• **Exercise instructions**:
The expected output is the exact lines from the one containing "962 569 9.95" through the end of the data, inclusive, and nothing else.

Top of Supplied records

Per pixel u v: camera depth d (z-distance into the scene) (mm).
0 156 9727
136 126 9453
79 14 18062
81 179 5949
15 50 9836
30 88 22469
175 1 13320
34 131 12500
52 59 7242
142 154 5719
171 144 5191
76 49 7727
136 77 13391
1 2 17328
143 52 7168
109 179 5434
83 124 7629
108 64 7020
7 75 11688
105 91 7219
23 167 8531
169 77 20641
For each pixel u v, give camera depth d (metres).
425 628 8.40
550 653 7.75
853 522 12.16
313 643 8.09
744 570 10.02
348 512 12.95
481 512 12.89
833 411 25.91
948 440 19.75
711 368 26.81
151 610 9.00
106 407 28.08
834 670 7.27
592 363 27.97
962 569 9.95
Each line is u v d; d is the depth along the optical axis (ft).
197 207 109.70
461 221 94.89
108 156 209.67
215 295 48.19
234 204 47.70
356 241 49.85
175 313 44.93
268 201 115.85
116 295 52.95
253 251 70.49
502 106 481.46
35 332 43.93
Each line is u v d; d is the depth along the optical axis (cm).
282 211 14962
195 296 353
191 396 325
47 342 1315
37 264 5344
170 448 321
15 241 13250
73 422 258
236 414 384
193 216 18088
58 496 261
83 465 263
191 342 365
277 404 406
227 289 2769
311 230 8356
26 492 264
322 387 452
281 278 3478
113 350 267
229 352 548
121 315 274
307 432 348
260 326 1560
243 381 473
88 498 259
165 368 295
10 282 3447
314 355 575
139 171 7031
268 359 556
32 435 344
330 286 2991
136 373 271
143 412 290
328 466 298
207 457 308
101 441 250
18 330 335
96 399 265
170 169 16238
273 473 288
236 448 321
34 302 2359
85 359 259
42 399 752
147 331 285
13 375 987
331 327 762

Bottom of Supplied records

• **Task answer**:
962 569 9.95
Each line is u v d; d is the depth along the optical axis (ft).
197 207 109.70
461 221 94.89
108 156 209.67
215 295 48.19
234 204 47.70
356 241 49.85
175 313 44.93
268 201 115.85
116 295 52.95
253 251 70.49
502 106 481.46
35 332 43.93
Each line is u v d; d is the depth along the optical axis (cm).
282 211 14962
195 296 353
191 396 325
47 342 1315
37 264 5344
170 448 321
15 241 13250
73 422 258
236 414 384
193 216 18088
58 496 261
83 465 263
191 342 365
277 404 406
227 289 2769
311 230 8356
26 492 264
322 387 452
281 278 3478
113 350 267
229 352 548
121 315 274
307 432 348
260 326 1560
243 381 473
88 498 259
165 368 295
10 282 3447
314 355 575
139 171 7031
268 359 556
32 435 344
330 286 2991
136 373 271
143 412 290
328 466 298
207 457 308
101 441 250
18 330 335
96 399 265
170 169 16238
273 473 288
236 448 321
34 302 2359
85 359 259
42 399 752
147 331 285
13 375 987
331 327 762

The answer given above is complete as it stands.